* [Texte fourni]:
C’est probablement ce qu’on appelle un conflit de générations. Tapez «GTA» dans un moteur de recherche et tout ce que vous trouverez, ce sont des références à… Grand Theft Auto, une saga de jeux vidéo au succès retentissant. Autre époque, autres mœurs, il fut un temps où ces trois lettres ne signifiaient autre chose que Gran Turismo Alleggerita. Entre 1965 et 1979, Alfa Romeo forgeait la réputation de ce badge dans l’ébullition des circuits européens, en s’adjugeant sept titres parmi les voitures de tourisme. L’arme du Biscione était la Giulia Sprint GTA, dévoilée en 1965. Le «truc» en plus de la milanaise, c’est qu’elle avait… moins, beaucoup moins de poids. Le Giulia Sprint perdait 200 kg dans cette déclinaison extrême, 20% de sa masse initiale (!), pour atteindre 750 kg à vide. La Revue Automobile écrira, dans l’édition du 8 juillet 1965 que «la voiture offre une union d’une réussite encore inédite de la voiture de grand tourisme et de l’engin de pure compétition.»
Malgré ce pedigree prestigieux, le badge GTA disparaîtra en même temps que la Giulia. Il fera ensuite quelques furtives réapparitions, plus ou moins adroites, comme sur l’Alfasud 1.5 105 ch destinée au marché sud-africain. Après ces dérives, Alfa Romeo reviendra dans le droit chemin, avec des voitures capables de travers: le Biscione retournait à la propulsion avec la Giulia en 2016 et, en 2020, redonnait ses lettres de noblesses à l’appellation GTA. Le «A» de GTA signifiait bien «alleggerita», puisque la Giulia GTA perdait 60 kg en comparaison avec une Quadrifoglio, voire 100 kg dans la mouture GTAm, testée ici.

* [Matériel présenté]:
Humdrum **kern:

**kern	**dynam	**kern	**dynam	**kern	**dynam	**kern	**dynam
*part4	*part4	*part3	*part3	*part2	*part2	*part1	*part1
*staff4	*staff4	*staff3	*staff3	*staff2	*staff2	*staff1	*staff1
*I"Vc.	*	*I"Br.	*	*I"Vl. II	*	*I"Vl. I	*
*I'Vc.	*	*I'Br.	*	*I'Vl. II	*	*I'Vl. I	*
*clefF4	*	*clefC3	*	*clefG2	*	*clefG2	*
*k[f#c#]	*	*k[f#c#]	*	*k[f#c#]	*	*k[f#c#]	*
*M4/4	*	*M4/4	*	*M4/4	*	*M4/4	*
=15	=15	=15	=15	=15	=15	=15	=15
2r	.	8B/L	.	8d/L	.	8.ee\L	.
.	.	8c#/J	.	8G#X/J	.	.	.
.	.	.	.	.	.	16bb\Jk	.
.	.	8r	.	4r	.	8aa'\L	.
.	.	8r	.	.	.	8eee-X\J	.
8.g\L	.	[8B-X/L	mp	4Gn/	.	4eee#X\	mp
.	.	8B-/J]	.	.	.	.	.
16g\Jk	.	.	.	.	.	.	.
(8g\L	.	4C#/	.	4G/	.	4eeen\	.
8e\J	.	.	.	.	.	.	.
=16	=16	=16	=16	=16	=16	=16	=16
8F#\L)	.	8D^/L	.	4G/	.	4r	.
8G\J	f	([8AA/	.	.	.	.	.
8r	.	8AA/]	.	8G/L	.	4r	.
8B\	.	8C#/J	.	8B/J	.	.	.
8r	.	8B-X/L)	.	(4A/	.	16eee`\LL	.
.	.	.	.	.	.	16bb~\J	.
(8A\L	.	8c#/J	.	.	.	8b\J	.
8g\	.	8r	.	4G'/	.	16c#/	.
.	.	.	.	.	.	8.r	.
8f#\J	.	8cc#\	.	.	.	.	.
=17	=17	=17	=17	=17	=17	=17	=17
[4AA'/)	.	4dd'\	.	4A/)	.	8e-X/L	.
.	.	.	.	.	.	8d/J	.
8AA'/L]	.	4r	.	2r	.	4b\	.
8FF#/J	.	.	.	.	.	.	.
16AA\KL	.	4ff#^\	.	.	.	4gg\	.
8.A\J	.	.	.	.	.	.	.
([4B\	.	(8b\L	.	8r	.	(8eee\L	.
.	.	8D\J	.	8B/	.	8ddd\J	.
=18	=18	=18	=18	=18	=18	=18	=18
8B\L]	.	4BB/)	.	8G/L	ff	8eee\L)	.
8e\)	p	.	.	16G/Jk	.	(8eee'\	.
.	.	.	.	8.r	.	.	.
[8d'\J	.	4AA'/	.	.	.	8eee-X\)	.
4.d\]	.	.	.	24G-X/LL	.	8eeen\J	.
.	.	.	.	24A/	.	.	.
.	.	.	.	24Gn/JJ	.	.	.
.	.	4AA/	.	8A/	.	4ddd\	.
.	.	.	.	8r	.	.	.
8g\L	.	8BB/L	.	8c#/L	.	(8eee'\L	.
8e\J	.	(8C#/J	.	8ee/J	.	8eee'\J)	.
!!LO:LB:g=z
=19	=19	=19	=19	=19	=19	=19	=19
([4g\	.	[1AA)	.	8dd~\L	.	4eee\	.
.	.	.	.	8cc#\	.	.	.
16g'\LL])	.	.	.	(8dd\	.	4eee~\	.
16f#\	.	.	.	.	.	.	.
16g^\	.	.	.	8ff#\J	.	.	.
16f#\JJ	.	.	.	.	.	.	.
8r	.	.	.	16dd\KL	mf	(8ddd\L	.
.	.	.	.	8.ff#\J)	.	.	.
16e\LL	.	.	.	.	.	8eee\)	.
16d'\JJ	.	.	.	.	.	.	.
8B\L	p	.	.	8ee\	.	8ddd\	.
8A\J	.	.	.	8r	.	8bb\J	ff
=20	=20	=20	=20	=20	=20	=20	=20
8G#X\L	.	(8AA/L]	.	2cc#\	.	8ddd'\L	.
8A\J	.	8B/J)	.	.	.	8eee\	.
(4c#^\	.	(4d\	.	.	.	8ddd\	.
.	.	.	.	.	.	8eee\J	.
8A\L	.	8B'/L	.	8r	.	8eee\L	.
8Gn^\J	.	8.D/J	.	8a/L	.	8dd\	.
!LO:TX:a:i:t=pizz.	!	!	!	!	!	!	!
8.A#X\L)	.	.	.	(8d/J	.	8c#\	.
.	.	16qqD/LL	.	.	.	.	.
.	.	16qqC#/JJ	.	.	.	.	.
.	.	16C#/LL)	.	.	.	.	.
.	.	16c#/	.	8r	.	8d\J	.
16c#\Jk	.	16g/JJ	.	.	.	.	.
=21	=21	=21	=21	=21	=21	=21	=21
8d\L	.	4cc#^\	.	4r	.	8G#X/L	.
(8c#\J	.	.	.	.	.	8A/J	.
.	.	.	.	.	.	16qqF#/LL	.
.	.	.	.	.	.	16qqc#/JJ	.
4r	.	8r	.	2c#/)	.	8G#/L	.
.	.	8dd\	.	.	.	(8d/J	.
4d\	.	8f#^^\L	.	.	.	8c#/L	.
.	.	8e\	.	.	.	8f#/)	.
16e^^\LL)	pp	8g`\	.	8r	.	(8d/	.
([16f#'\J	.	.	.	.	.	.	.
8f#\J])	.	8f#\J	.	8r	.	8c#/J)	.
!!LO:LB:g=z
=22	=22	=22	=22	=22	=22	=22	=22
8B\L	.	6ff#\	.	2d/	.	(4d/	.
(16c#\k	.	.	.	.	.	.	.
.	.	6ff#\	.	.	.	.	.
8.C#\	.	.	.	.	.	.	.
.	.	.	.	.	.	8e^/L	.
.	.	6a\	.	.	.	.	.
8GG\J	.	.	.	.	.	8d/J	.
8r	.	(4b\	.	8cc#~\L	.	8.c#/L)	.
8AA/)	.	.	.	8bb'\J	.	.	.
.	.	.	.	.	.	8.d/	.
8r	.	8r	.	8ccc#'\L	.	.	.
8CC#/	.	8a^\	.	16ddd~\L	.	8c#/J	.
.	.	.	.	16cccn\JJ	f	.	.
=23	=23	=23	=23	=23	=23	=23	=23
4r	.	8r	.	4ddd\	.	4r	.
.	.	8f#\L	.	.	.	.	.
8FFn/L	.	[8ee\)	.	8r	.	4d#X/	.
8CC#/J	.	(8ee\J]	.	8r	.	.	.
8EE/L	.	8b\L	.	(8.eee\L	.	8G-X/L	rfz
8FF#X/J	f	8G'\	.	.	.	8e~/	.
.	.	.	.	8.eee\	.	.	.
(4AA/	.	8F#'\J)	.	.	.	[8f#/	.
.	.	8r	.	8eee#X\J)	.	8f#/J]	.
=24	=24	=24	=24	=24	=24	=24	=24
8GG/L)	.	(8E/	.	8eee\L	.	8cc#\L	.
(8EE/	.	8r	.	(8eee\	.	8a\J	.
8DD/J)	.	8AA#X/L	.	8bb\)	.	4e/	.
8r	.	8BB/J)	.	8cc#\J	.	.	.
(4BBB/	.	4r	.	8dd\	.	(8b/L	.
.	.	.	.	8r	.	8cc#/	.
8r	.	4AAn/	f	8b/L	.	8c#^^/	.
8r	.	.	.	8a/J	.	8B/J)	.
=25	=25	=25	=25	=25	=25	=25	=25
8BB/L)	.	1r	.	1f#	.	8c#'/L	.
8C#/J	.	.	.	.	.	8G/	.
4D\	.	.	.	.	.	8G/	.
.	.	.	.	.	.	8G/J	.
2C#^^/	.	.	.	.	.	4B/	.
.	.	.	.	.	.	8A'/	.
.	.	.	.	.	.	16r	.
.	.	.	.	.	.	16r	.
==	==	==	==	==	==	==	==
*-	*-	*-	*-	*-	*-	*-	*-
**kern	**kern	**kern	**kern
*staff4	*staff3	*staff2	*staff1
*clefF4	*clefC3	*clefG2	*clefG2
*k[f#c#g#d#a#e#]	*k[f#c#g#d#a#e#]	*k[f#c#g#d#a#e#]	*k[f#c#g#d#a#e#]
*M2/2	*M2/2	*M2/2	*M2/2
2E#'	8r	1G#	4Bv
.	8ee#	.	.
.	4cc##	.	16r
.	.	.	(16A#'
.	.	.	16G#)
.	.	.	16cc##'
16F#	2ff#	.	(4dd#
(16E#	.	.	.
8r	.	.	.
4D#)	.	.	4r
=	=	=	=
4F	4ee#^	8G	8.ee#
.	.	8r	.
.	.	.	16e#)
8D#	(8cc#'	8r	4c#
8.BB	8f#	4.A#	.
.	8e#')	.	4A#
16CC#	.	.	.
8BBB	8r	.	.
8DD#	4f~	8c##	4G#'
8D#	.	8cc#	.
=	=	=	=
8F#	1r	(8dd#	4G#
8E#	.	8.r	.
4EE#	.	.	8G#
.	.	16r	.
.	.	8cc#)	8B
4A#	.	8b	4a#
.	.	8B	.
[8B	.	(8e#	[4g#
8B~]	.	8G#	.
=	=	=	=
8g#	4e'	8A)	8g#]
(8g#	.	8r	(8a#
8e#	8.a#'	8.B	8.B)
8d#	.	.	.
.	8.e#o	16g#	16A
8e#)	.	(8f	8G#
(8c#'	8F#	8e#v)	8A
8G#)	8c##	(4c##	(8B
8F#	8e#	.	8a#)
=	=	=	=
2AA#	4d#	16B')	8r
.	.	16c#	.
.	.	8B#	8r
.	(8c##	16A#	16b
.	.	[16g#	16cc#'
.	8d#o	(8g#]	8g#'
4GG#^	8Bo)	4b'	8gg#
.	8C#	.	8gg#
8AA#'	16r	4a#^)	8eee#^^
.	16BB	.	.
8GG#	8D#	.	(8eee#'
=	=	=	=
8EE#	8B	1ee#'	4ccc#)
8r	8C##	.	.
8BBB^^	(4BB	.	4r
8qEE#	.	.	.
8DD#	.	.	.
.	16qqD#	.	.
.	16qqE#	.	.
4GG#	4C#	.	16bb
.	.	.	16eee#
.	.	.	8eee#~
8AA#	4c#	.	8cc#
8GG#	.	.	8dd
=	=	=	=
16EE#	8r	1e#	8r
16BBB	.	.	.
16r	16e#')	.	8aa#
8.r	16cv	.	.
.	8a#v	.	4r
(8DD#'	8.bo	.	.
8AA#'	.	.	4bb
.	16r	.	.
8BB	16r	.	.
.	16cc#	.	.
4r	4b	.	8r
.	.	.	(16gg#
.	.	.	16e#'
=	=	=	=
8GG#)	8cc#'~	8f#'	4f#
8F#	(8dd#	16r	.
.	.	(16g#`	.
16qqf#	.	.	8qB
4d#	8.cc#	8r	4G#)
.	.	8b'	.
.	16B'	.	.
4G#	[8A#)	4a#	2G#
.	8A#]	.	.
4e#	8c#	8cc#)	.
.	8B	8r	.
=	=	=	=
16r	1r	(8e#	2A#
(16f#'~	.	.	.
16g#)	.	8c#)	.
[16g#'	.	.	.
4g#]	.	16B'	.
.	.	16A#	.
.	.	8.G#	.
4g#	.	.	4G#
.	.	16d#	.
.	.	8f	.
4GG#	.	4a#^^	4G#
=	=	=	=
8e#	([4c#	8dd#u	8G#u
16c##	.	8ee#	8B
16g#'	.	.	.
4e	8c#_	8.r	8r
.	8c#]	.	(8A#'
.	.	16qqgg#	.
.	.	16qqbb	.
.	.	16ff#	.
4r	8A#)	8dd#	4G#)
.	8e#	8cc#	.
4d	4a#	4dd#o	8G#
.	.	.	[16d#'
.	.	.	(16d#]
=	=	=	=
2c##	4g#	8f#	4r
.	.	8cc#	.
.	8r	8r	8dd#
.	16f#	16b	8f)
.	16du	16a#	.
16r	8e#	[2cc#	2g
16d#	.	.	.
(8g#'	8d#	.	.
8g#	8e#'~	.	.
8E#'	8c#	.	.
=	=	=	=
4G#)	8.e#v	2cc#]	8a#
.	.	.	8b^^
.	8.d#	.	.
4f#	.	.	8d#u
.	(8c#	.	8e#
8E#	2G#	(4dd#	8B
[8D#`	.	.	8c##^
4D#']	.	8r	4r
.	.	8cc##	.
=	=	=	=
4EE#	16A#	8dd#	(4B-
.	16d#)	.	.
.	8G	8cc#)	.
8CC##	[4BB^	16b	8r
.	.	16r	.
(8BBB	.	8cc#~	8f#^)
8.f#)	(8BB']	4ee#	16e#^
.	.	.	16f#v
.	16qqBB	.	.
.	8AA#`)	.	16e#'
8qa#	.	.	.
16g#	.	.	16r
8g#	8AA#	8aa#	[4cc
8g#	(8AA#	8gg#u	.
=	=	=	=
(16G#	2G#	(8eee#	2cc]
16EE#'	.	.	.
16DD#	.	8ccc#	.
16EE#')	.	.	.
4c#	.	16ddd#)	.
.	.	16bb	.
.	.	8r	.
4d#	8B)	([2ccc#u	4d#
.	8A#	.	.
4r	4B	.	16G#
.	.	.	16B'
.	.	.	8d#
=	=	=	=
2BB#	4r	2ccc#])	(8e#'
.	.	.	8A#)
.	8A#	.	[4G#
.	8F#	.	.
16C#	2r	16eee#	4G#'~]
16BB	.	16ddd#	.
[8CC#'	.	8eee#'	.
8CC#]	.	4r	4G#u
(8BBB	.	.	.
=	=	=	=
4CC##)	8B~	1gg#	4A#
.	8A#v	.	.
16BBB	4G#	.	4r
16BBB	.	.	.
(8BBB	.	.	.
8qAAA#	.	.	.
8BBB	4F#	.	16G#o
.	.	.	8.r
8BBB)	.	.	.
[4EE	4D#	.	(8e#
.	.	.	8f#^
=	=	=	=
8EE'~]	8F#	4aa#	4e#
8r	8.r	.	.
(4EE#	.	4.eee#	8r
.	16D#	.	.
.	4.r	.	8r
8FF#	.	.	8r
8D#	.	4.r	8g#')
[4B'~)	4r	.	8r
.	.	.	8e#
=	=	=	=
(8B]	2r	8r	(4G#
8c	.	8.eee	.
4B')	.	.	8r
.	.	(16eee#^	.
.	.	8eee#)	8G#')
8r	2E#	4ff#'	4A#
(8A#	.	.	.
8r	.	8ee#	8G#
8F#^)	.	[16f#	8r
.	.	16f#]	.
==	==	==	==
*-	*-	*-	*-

* [Consignes et exigences]:
Dans le texte sur le badge GTA d’Alfa Romeo, imprimez tout ce qui va de « Malgré ce pedigree » jusqu’à « GTAm, testée ici. ». Les enregistrements ne sont pas nécessaires ici.

* [Résultat obtenu]:
Malgré ce pedigree prestigieux, le badge GTA disparaîtra en même temps que la Giulia. Il fera ensuite quelques furtives réapparitions, plus ou moins adroites, comme sur l’Alfasud 1.5 105 ch destinée au marché sud-africain. Après ces dérives, Alfa Romeo reviendra dans le droit chemin, avec des voitures capables de travers: le Biscione retournait à la propulsion avec la Giulia en 2016 et, en 2020, redonnait ses lettres de noblesses à l’appellation GTA. Le «A» de GTA signifiait bien «alleggerita», puisque la Giulia GTA perdait 60 kg en comparaison avec une Quadrifoglio, voire 100 kg dans la mouture GTAm, testée ici.